With the Civil War Sesquicentennial wrapping up, and the commemorations of the Civil Rights Movement, these past four years have been one for the books. I’m finding out that more people are looking to hear more about the African-American experience and its place in American history and I am proud to be a part of it.
The road to get to this point wasn’t easy for me. I always felt like teachers and professors wanted me to focus on African American history just because I was black and I always wanted to explore other areas. When I started to really study the history of slavery in the United States, I wanted to see how it was being talked about at historic sites and museums. I wanted to see how other voices were explaining African American history to their audiences. It was important to see and hear other voices talking about what my history meant to this country and how it shaped who we are today. Fortunately, there are many voices telling the stories of those who have long been silenced. It’s also encouraging to know that while the interest for many may have started with learning about the roles of African Americans right before and during the Civil War, we are looking at life after emancipation and entering the 150th anniversary of Reconstruction.

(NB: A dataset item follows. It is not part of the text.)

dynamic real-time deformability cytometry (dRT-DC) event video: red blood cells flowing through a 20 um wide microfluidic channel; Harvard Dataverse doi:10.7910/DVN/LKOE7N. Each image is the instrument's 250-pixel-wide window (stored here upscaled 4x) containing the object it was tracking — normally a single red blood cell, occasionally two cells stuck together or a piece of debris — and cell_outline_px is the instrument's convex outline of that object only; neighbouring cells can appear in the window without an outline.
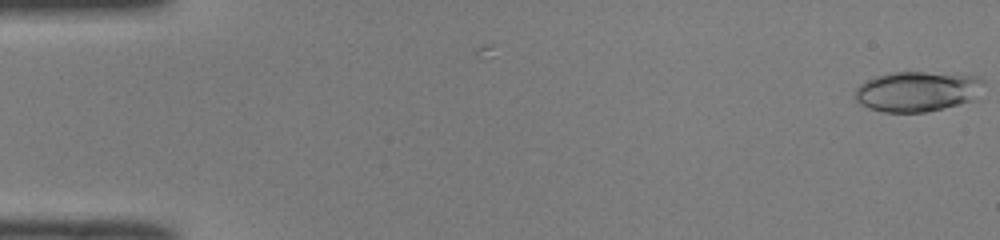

To explore the lives of African Americans after freedom and into Jim Crow allows us to look at the generations past enslavement leading up to the Civil Rights era and I feel, allows us to fill in some blanks that most of us didn’t learn about in school.
I am excited about where the interest in African American history is heading, and I am excited to share my experiences with the audience on the 21st. I’m also excited to hear what my fellow panelist will bring to the table, as we all have different reasons for studying and educating the masses about African American History. I’m also excited to see how we plan to move forward as we acknowledge another troubling point in history. If the past four years are any indication, I know we’ll tackle history head on, and continue learning more along the way.